У ворот уже приготовили верёвки: перекинули через верхнюю перекладину, свили петли.
Перед острогом стояла толпа. К ней вышел Ермак, Матвей, другие сотники.
Я, хоть и пришел, отвернулся. Не хотел смотреть. Да, предатели. Да, заслужили. Но всё равно – тяжело видеть, как вешают людей. Смерть в бою все‑таки что‑то другое. На лодке я бы зарезал Елисея не задумываясь. А тут…
– Не поминайте лихом, – крикнул на прощание Елисей. – Я делал то, что считал нужным.
Степан молчал. Губы шевелились беззвучно – молился, наверное.
Накинули петли. Казаки подняли Елисея и Степана, отпустили, и они повисли над землей.
Собравшаяся толпа молчала. Даже те, кто вчера кричал «смерть», притихли. Многие крестились.
Ермак подождал с полминуты и громко произнес:
– Братцы! Пусть это будет уроком. Кто товарища предаст – сам зовёт свою смерть. Мы здесь одни против всех, и выстоим, только держась друг за друга. Запомните: предательство не прощается. Никогда.
– Верно! – откликнулись из толпы.
– Правильно!
– А теперь за работу, – велел Ермак. – Тела снимите и похороните за городом. По христиански. С молитвой.
Люди постепенно стали расходиться. Я тоже ушел. Надо идти в кузню.
….Я соскучился по работе. Не так, как по Даше, но все‑таки. За несколько дней без меня работа не встала, хотя некоторая потерянность ощущалась. Новые печи еще не пришли в рабочее состояние, но людей мы готовили к работе в старых кузнях, превратившихся во что‑то вроде учебных классов.
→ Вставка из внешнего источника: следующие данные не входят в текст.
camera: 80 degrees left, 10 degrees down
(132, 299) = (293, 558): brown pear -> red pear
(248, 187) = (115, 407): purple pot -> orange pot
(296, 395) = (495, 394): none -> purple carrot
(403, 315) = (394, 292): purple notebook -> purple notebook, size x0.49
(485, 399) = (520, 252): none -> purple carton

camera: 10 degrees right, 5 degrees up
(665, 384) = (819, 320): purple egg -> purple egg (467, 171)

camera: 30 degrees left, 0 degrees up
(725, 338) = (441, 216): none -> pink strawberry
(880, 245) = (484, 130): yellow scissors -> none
Народ встретил меня очень радостно. Особенно Лапоть. Двинул меня своей лапищей по плечу, заорал:
– Я знал, что ты вернешься!
Я тоже был очень рад его видеть. Хороший он человек. Веселый и доброжелательный.
Тогда, значит, так.
Линейки я уже сделал. Часть из них уже успели поломать, одну даже спалить о раскаленную заготовку, но другие – работают. Пока меня не было, своими силами люди сделали еще две на основании моего эталона. Я посмотрел – вроде похоже и даже очень. Глазомер у меня, похвалюсь, очень неплохой, но даже если пойдут ошибки, то они будут на всех измерительных инструментах одинаковые, поэтому на стандартизацию это не повлияет. Даже если наш миллиметр окажется в полтора настоящего, это будет означать только то, что сибирский миллиметр – самый большой в мире!
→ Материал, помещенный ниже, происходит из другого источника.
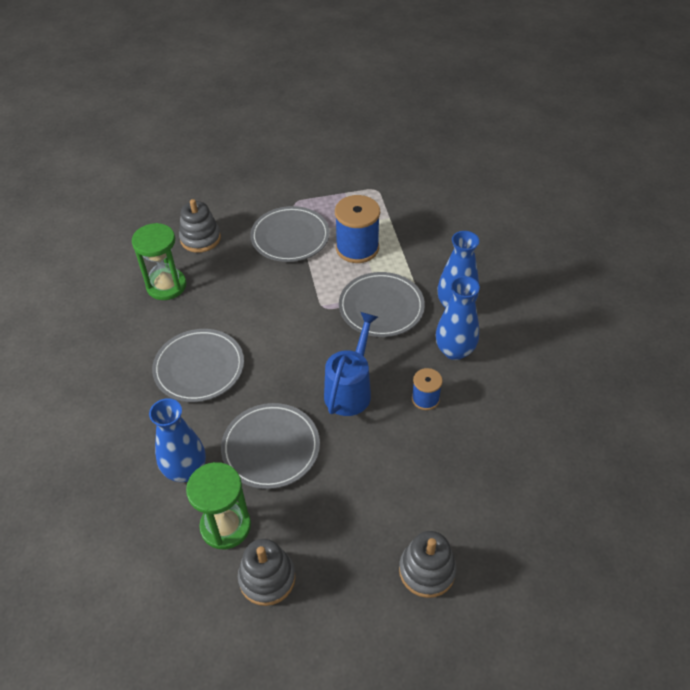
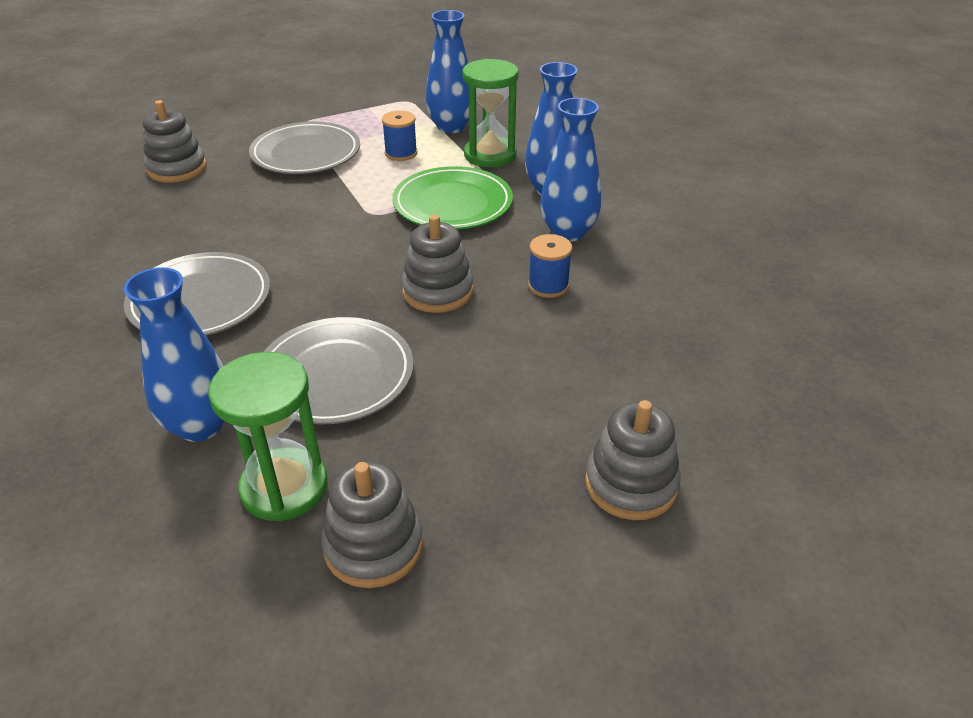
camera: 15 degrees left, 10 degrees down
(166, 286) = (133, 220): green hourglass -> green hourglass (490, 155)
(350, 389) = (438, 291): blue watering can -> grey stacking toy
(357, 248) = (401, 153): blue spool -> blue spool, size x0.55
(381, 307) = (452, 204): grey plate -> green plate
(400, 225) = (451, 127): none -> blue vase

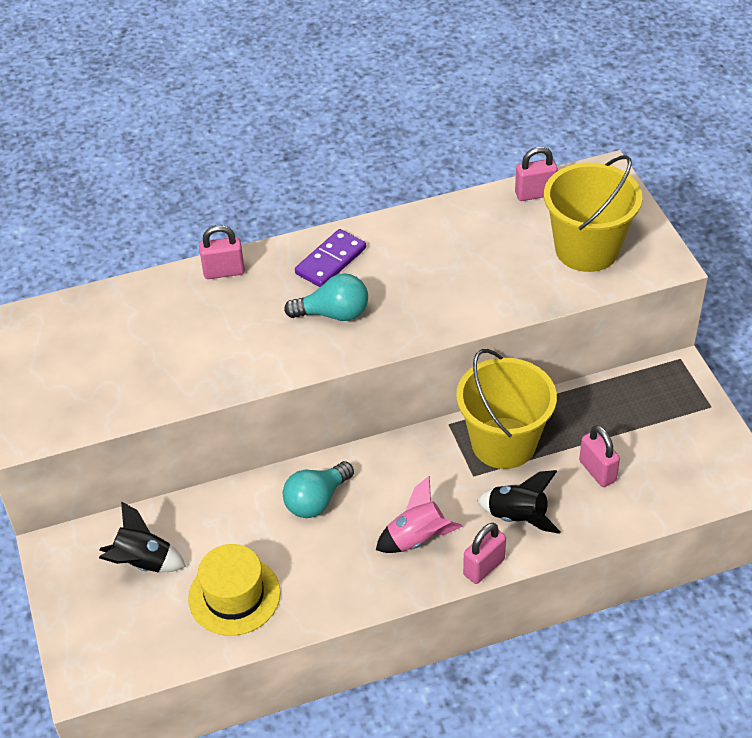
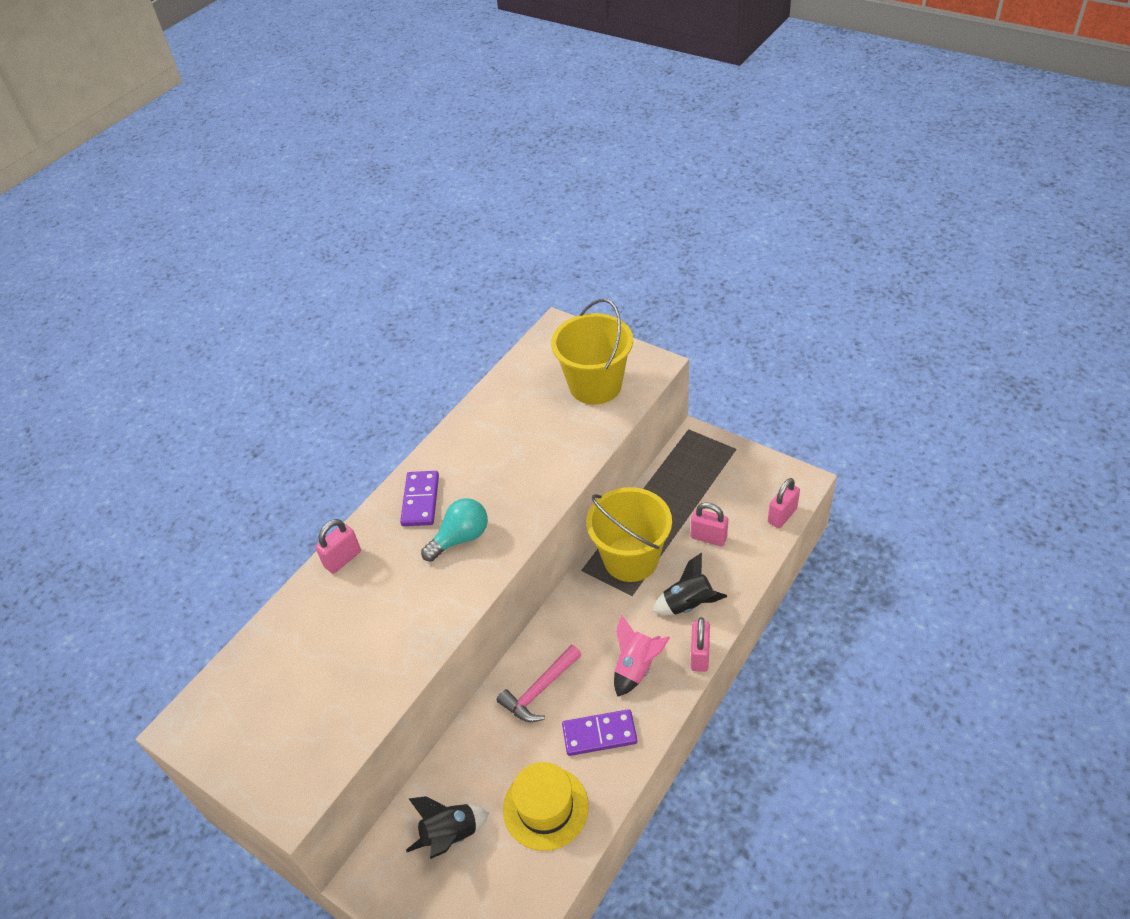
camera: 35 degrees left, 0 degrees up
(316, 500) = (540, 690): turquoise light bulb -> pink hammer
(332, 570) = (599, 734): none -> purple domino
(535, 194) = (523, 367): pink padlock -> pink padlock (782, 515)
Шутка, конечно, но по сути я прав.
Оружейные мастера на Руси сейчас делают пушки кто во что горазд – со своими диаметрами стволов, из‑за чего ядра к одному орудию не подходят к другому. Мы такой роскоши позволить себе не можем. У нас условия совсем экстремальные.
Что у нас теперь по программе? Надо довести систему измерений до конца. То есть, к метрам‑сантиметрам добавить литры и килограммы.
Это не прихоть. Это очень важно. И к тому же, я люблю доводить работу до конца.
…Для начала, в двух словах о том, что у нас сейчас.
В шестнадцатом веке на Руси существовала собственная система мер объёма, основанная на старых традициях. И для измерения сыпучих продуктов – зерна, муки, соли, а также для жидкостей – мёда, пива, вина и масла.
Для сыпучих тел основной единицей был четверик, равный примерно двадцати шести–двадцати семи литрам. Более крупными мерами считались осьмина, составлявшая восемь четвериков, то есть около двухсот десяти литров, и хлебная четверть, равная двум осьминам, или шестнадцати четверикам, – приблизительно четырёмстам двадцати литрам. В некоторых регионах встречалась мера под названием «кади», объём которой колебался в пределах пятидесяти–шестидесяти литров. Для мелкой торговли применялись коробья и сапетки, обычно равные долям четверика.